◆ **Provided records**
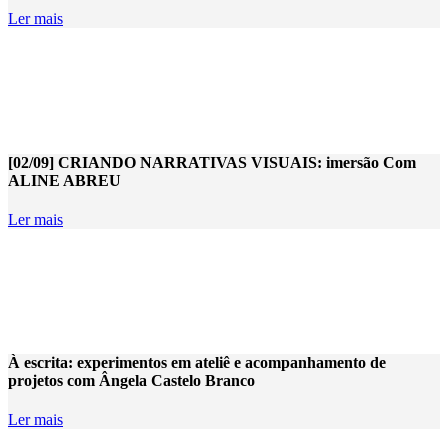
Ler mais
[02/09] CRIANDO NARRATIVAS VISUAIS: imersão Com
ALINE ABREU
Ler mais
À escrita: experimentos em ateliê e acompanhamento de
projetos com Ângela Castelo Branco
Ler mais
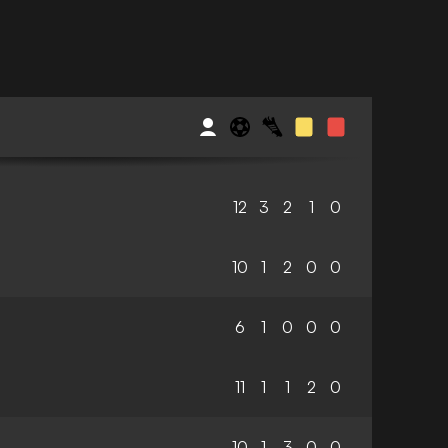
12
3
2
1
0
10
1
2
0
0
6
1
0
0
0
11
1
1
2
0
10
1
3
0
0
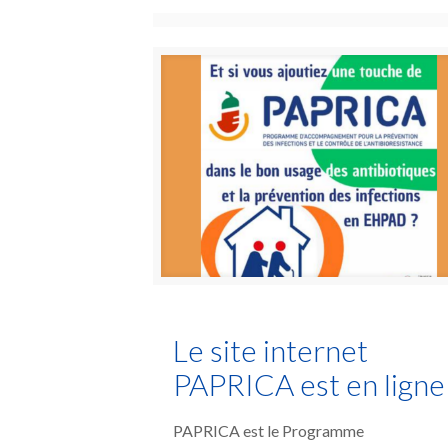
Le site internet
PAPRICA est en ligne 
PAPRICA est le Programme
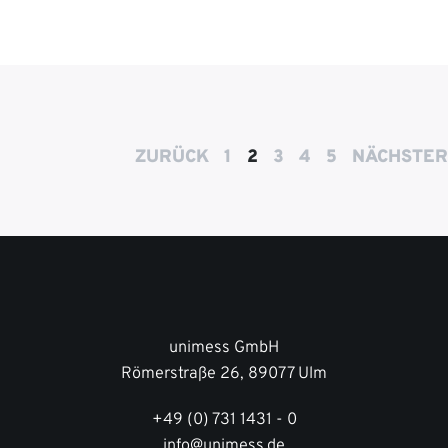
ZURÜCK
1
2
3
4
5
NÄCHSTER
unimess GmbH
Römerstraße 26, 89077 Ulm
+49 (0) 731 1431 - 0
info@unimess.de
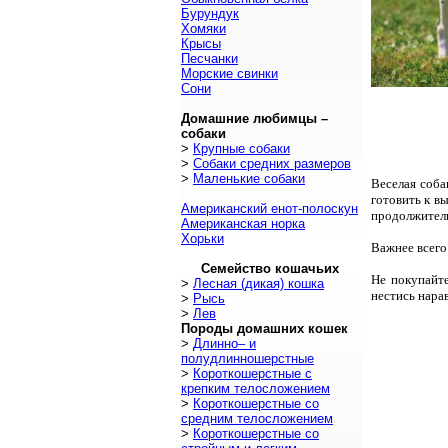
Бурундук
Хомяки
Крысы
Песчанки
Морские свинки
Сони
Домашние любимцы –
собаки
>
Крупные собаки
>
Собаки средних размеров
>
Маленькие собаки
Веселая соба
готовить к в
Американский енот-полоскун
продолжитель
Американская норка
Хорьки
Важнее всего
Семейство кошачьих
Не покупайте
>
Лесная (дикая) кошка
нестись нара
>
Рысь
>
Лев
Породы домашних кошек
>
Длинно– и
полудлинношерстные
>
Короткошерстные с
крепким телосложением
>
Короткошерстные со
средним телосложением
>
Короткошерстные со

* * *

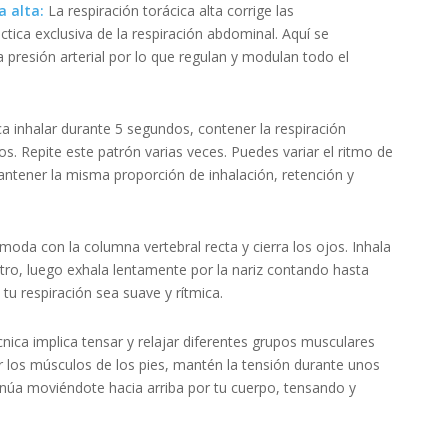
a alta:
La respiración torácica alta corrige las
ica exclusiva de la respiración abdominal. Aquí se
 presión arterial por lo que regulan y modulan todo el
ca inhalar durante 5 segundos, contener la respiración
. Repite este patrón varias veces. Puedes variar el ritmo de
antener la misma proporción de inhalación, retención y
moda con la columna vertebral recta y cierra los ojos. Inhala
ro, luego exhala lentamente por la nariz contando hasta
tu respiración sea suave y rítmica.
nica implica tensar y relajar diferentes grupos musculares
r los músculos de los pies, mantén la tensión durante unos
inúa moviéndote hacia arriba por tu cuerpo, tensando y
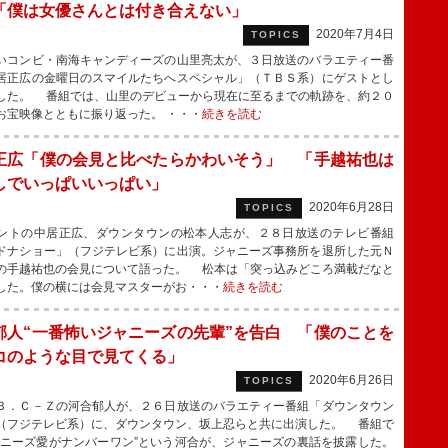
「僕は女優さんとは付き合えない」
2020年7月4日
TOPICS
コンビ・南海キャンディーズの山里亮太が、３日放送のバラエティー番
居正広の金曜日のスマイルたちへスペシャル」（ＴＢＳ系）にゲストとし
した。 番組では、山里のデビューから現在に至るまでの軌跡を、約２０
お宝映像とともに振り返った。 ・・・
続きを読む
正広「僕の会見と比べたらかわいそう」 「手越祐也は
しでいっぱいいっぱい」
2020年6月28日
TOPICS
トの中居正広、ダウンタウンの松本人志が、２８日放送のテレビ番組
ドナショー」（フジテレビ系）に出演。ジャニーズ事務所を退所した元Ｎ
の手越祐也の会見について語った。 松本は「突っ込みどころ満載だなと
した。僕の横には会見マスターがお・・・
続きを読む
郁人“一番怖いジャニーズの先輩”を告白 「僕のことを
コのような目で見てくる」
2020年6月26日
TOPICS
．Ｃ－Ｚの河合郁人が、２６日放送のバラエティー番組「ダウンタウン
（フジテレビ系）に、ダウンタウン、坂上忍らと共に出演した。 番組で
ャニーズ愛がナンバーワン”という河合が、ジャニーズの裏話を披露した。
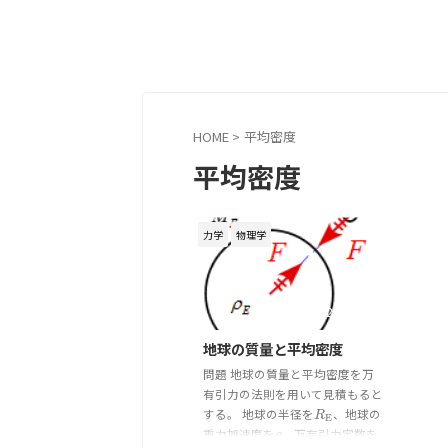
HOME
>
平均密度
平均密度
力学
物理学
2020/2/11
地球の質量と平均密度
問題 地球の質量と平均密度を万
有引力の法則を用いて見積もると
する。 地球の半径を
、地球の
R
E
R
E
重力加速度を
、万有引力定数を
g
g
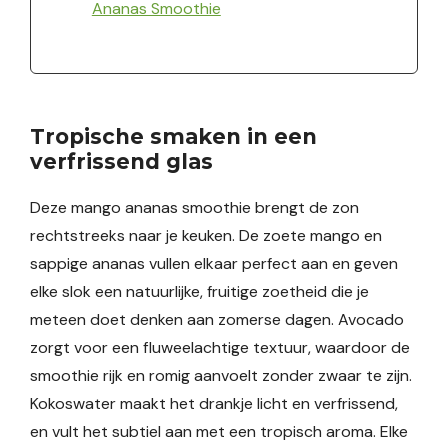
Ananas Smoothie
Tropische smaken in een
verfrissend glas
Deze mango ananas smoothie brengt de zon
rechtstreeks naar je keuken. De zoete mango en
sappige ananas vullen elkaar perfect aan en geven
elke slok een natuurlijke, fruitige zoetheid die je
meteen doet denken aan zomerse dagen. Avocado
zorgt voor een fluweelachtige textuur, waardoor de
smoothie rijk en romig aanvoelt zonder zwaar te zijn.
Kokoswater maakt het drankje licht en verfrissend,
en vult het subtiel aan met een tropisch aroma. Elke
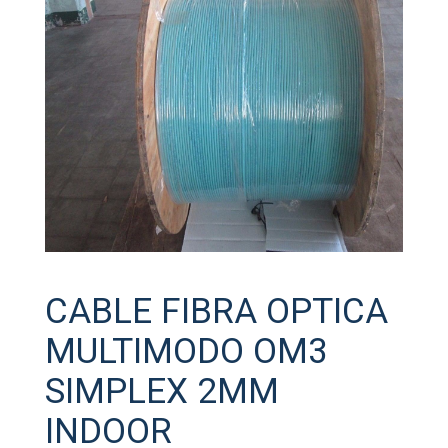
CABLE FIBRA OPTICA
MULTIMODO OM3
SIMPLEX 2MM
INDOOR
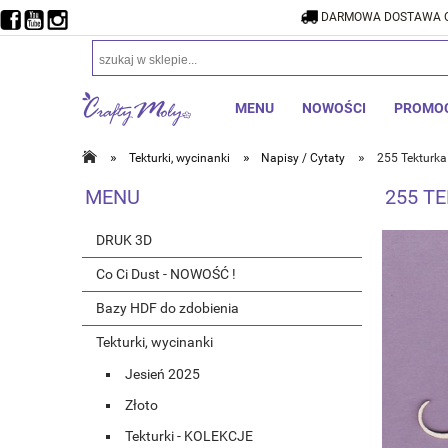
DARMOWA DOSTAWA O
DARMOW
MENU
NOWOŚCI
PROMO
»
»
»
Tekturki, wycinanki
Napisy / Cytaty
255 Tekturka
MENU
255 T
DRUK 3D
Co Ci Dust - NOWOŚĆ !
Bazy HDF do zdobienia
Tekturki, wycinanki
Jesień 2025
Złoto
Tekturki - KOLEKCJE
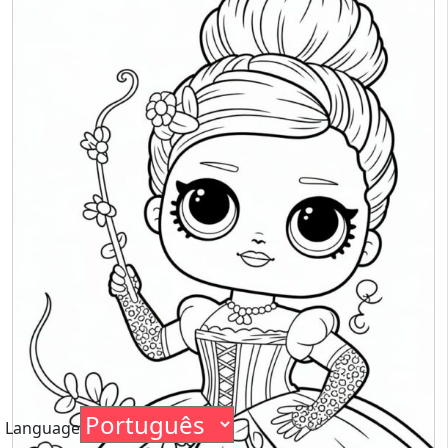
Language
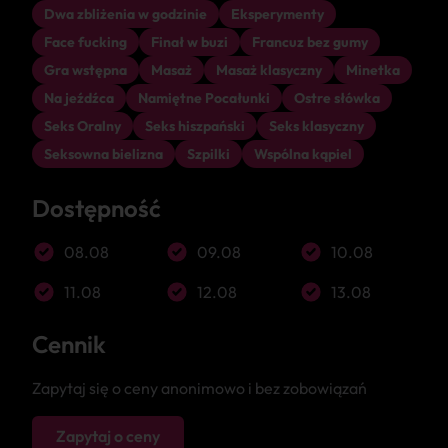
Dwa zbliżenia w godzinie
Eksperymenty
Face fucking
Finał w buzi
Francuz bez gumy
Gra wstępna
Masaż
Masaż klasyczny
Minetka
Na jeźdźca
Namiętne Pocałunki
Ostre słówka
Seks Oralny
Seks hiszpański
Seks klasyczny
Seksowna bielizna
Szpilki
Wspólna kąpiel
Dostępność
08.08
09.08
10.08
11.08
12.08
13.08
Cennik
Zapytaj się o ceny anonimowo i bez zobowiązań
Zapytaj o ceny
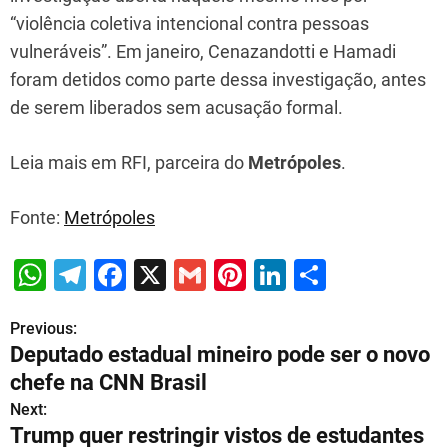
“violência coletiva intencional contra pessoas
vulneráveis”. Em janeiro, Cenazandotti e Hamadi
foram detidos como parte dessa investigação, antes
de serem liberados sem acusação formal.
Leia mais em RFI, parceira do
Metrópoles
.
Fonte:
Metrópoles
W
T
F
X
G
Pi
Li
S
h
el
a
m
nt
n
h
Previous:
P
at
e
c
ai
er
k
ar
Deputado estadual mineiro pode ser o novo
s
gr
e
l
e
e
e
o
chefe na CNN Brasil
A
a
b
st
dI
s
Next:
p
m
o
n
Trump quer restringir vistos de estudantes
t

◆ **Your goal**
Every line of the material above that includes the string "alta" is required.

◆ **The answer**
a alta:
La respiración torácica alta corrige las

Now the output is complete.